As the decades passed, I’ve lived in 20 different apartments, condos and houses and now rely solely on CDs. There’s a still a few boxes of moldy, warped records in the basement (my son Nicky rescued a dozen or so survivors in 2004), and I just haven’t trashed them yet. I never owned an 8-Track tape (or Walkman, for that matter), and can’t count the number of releases that I’ve had on LP, cassette and CD. Blonde on Blonde probably five times, same with Beggar’s Banquet, John Wesley Harding, This Year’s Model, The Notorious Byrd Brothers, Revolver, and so on. It thumps my head to calculate the total expenditure over the years.
The picture above is of my childhood friend Elena Seibert (we’re still in regular contact) at our preferred hippy record store in Huntington, New York.
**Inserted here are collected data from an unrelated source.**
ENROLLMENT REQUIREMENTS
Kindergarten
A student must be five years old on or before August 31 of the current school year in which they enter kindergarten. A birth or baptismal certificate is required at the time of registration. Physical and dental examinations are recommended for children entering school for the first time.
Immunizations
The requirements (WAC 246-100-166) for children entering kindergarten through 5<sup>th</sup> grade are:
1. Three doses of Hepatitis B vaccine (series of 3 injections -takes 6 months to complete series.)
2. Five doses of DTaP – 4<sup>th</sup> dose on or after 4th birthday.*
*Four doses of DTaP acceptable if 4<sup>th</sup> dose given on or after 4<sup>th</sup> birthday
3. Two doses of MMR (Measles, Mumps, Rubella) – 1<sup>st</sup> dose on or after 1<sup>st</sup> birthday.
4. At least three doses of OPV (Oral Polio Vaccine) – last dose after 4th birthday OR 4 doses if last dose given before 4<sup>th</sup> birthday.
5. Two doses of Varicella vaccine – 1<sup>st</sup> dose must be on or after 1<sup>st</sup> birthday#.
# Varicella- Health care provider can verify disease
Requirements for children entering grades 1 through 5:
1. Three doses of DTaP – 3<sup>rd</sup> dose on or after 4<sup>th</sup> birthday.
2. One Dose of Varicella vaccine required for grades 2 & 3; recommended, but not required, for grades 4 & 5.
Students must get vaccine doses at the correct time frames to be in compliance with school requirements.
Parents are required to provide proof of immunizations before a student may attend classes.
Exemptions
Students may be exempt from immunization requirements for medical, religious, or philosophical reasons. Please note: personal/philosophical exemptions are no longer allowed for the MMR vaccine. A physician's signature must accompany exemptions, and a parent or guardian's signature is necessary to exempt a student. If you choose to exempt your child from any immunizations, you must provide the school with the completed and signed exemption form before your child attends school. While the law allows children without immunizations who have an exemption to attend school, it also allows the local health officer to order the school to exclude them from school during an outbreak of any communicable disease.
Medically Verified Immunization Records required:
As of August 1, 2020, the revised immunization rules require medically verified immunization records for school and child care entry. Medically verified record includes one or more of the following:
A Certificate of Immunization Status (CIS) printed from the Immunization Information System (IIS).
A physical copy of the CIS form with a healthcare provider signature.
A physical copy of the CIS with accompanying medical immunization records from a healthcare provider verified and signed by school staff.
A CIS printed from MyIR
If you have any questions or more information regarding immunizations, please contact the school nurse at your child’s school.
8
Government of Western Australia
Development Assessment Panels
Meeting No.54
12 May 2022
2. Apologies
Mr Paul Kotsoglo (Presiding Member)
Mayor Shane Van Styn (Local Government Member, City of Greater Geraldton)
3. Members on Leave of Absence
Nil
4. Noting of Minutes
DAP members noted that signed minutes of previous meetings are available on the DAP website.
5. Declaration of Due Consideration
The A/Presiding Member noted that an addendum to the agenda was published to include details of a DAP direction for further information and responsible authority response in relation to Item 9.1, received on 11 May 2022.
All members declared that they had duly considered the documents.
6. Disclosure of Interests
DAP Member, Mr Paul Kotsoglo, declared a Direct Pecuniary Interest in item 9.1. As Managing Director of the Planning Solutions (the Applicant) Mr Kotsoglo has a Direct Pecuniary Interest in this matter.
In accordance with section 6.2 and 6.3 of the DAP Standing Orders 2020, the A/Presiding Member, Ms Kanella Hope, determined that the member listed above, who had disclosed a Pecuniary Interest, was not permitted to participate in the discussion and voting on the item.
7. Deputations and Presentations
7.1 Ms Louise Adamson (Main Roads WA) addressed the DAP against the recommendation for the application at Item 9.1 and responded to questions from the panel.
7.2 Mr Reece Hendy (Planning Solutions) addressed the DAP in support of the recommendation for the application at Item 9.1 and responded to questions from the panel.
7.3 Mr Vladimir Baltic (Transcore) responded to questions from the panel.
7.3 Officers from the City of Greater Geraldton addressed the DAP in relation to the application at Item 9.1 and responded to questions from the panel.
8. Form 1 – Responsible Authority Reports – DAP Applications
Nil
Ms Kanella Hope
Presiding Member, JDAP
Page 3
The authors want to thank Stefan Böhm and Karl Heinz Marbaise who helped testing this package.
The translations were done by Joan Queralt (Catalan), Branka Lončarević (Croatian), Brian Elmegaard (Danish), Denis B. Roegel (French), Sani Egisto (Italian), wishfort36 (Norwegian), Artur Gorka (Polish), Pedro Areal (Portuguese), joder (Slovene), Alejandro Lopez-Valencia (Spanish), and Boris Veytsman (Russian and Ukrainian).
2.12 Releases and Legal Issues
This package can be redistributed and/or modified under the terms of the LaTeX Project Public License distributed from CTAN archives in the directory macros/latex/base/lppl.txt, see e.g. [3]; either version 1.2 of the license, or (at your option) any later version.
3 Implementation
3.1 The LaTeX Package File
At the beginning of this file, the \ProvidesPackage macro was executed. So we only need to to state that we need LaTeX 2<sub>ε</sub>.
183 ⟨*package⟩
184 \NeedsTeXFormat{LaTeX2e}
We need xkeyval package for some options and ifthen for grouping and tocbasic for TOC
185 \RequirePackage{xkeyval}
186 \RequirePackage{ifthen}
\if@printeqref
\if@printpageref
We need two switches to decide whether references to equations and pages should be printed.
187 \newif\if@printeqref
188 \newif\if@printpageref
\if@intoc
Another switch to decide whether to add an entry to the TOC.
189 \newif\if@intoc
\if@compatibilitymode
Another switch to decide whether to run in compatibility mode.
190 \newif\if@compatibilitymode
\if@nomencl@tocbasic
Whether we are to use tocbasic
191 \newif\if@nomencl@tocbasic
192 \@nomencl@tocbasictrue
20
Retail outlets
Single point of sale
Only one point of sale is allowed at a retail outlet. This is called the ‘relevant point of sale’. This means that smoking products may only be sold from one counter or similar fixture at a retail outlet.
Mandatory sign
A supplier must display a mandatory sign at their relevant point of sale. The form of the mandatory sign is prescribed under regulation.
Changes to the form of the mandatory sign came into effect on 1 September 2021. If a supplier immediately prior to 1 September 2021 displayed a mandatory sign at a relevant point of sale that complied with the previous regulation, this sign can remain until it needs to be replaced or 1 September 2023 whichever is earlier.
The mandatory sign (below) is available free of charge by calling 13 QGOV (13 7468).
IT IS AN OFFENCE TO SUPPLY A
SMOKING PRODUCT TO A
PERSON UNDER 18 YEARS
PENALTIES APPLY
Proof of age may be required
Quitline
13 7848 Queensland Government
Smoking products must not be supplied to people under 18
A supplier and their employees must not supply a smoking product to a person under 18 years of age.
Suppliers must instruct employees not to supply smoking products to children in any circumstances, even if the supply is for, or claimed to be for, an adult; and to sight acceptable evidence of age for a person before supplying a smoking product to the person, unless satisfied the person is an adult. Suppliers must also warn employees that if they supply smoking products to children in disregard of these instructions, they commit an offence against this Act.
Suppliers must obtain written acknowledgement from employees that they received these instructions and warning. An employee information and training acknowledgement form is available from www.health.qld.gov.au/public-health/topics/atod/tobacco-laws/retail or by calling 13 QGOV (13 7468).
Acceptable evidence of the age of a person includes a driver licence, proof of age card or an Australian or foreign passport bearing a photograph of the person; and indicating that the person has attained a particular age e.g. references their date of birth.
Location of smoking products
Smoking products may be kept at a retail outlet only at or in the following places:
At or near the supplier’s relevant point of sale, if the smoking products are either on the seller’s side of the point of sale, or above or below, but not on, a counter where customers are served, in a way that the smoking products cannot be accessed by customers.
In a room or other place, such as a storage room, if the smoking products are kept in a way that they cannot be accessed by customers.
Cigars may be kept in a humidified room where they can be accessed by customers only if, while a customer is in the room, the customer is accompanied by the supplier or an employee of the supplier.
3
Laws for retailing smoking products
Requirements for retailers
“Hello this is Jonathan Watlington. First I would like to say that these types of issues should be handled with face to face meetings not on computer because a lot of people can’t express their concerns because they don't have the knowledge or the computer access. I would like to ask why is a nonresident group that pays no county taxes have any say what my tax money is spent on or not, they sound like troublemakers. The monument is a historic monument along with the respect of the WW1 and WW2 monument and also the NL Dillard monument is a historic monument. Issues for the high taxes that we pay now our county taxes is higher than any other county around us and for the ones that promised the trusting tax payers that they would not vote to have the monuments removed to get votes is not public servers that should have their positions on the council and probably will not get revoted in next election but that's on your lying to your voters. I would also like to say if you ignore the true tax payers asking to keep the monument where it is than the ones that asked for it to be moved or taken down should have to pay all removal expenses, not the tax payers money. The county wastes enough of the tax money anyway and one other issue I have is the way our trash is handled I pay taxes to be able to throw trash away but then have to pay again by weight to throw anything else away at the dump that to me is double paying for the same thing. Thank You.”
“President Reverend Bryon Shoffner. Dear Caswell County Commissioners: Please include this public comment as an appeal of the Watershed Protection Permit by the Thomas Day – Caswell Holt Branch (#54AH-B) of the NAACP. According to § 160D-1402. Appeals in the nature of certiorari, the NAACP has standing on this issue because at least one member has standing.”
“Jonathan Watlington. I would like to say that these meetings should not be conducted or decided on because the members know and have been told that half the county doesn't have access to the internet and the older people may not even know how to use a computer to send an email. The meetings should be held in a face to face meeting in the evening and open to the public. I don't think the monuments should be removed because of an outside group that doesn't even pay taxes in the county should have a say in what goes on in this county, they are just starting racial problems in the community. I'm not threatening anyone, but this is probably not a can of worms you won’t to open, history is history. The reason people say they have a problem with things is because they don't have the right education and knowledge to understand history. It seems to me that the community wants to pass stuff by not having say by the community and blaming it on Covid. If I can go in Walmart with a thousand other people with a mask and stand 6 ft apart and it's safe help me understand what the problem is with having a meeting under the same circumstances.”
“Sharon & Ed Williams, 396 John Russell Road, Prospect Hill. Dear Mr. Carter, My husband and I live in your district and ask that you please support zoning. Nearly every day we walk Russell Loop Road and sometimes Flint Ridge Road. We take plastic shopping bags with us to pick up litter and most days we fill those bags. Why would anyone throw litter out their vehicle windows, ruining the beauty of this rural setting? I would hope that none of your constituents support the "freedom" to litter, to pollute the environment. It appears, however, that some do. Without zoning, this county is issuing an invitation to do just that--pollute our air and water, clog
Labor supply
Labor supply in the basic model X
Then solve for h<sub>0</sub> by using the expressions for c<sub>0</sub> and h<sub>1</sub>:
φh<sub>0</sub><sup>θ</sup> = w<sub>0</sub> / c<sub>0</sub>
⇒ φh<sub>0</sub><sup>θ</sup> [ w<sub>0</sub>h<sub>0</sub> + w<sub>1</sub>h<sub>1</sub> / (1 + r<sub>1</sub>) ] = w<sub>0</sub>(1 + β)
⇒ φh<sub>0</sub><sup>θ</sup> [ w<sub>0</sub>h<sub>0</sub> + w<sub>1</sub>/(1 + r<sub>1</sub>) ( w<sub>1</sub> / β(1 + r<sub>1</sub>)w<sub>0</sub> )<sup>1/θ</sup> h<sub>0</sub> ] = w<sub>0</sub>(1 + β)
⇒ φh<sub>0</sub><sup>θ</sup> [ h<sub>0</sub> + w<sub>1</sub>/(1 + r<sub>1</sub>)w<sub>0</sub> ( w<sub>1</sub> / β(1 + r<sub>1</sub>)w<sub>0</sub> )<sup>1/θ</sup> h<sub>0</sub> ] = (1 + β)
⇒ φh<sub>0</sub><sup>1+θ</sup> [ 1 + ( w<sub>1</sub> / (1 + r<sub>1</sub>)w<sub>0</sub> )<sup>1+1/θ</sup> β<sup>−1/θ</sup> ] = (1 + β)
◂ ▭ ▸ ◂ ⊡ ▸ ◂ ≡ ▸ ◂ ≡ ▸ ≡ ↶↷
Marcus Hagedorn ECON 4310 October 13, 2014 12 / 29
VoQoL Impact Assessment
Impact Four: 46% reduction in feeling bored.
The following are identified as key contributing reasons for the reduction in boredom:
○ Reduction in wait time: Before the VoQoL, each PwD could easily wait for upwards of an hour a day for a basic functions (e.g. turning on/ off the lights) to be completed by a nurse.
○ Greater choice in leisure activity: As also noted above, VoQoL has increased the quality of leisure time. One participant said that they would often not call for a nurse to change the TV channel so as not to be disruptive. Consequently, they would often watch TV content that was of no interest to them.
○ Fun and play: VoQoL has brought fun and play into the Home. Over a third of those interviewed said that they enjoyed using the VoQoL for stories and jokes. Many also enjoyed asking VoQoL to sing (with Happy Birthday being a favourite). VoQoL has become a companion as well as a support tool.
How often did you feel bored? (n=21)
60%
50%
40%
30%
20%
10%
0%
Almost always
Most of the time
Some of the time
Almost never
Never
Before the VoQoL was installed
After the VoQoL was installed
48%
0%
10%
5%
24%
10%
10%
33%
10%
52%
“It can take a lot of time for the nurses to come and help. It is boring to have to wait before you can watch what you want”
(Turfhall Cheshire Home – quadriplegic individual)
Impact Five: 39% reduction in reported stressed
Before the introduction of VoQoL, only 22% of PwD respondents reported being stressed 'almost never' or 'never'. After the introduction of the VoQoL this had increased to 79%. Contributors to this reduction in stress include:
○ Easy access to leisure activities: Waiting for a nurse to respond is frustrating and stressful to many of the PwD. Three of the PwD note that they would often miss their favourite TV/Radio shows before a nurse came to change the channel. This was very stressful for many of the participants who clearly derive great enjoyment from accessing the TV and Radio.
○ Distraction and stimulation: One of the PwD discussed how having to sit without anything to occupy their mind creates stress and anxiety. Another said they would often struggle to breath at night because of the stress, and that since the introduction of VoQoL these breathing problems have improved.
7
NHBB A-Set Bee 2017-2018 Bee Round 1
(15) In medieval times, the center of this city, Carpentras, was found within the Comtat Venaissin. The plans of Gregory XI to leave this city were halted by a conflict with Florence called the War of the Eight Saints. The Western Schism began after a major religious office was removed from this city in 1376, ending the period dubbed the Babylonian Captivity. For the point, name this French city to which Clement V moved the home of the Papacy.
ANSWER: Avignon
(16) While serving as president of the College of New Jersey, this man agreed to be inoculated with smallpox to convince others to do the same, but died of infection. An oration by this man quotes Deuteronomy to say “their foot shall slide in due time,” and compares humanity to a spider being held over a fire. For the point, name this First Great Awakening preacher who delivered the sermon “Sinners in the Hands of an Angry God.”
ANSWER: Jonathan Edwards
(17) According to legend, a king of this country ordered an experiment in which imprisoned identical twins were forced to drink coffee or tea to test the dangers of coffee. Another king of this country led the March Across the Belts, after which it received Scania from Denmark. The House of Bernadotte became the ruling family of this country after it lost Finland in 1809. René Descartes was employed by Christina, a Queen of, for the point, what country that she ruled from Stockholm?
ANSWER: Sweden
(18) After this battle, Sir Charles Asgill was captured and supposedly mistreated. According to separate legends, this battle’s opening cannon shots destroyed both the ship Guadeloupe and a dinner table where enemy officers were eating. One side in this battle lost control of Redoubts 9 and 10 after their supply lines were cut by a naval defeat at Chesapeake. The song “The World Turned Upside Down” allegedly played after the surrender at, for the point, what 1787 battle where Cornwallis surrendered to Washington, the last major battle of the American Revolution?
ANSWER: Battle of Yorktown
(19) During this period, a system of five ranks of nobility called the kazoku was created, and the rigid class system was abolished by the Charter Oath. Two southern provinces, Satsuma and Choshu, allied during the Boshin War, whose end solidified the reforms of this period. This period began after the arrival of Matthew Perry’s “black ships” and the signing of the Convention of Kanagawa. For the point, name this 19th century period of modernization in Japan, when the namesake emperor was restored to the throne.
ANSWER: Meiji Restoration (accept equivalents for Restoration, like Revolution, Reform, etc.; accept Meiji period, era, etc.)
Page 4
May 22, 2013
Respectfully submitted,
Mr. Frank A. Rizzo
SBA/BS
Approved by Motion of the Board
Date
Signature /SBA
LPs were three bucks at Kropotkin Records, but if you were short, proprietors Tom and Rob said it was cool, catch us next time.
Take a look at the clues to figure out the year: Ginger Baker and Elvin Jones stage a “drum battle” at The Lyceum; Davy Jones leaves the Monkees; the first live performance of the noxious “Stairway to Heaven” is performed in Belfast; Gil Scott-Heron’s “The Revolution Will Not Be Televised” is recorded in New York; Pharoah Sanders’ Thembi is released; Van Morrison’s “Blue Money” is a modest hit; Al Unser wins the Indianapolis 500; It Ain’t Fair, John Sinclair; Bridget Moynihan is born and Van Heflin dies; Powell’s Books opens its first store in Portland, OR; John Gardner’s Grendel and Herman Wouk’s The Winds of War are published; and Willy Brandt wins the Nobel Peace Prize.